### DIRECTIONS
Would you return exactly the lines running from the one with "Please answer this." to the bottom of the listing below, and no others?

### DATA IN THIS EXERCISE

################

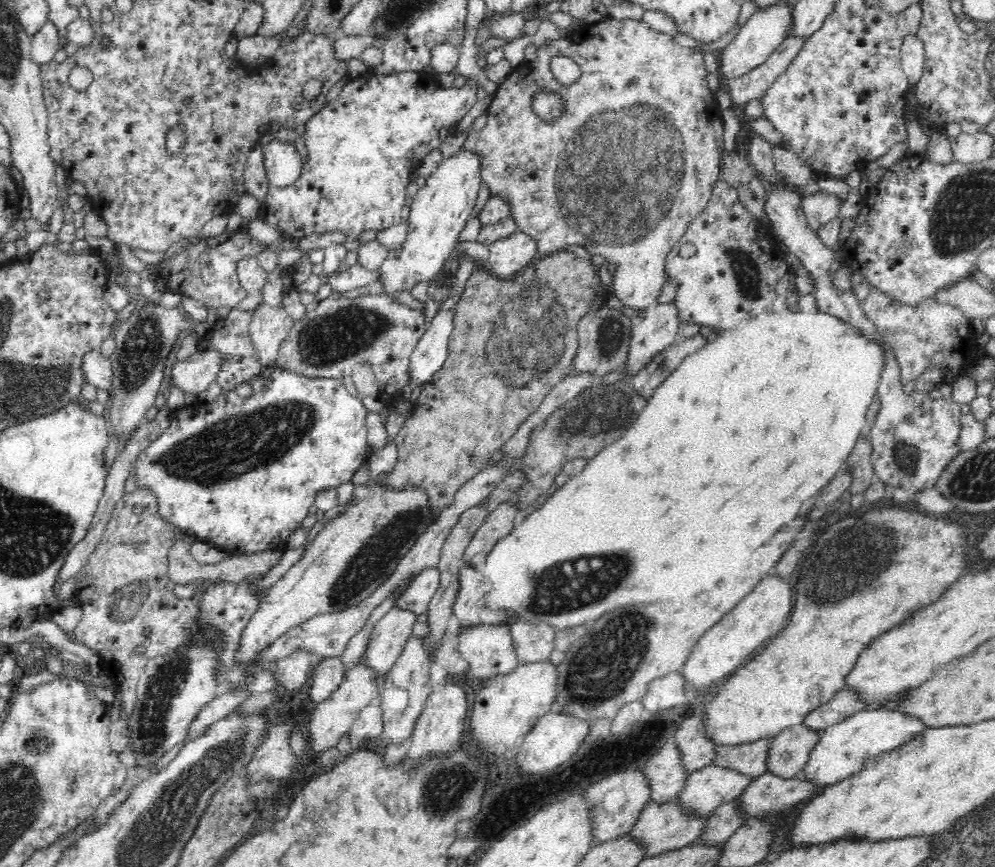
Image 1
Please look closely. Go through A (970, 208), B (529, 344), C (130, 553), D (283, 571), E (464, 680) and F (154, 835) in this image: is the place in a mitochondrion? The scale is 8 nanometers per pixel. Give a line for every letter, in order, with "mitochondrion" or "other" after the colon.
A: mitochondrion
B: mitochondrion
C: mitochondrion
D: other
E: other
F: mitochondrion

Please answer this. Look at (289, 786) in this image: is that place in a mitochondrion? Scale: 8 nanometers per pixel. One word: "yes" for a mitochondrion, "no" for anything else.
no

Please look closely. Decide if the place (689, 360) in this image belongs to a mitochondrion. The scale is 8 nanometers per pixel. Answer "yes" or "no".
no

################

### EXERCISE RESULT
Please answer this. Look at (289, 786) in this image: is that place in a mitochondrion? Scale: 8 nanometers per pixel. One word: "yes" for a mitochondrion, "no" for anything else.
no

Please look closely. Decide if the place (689, 360) in this image belongs to a mitochondrion. The scale is 8 nanometers per pixel. Answer "yes" or "no".
no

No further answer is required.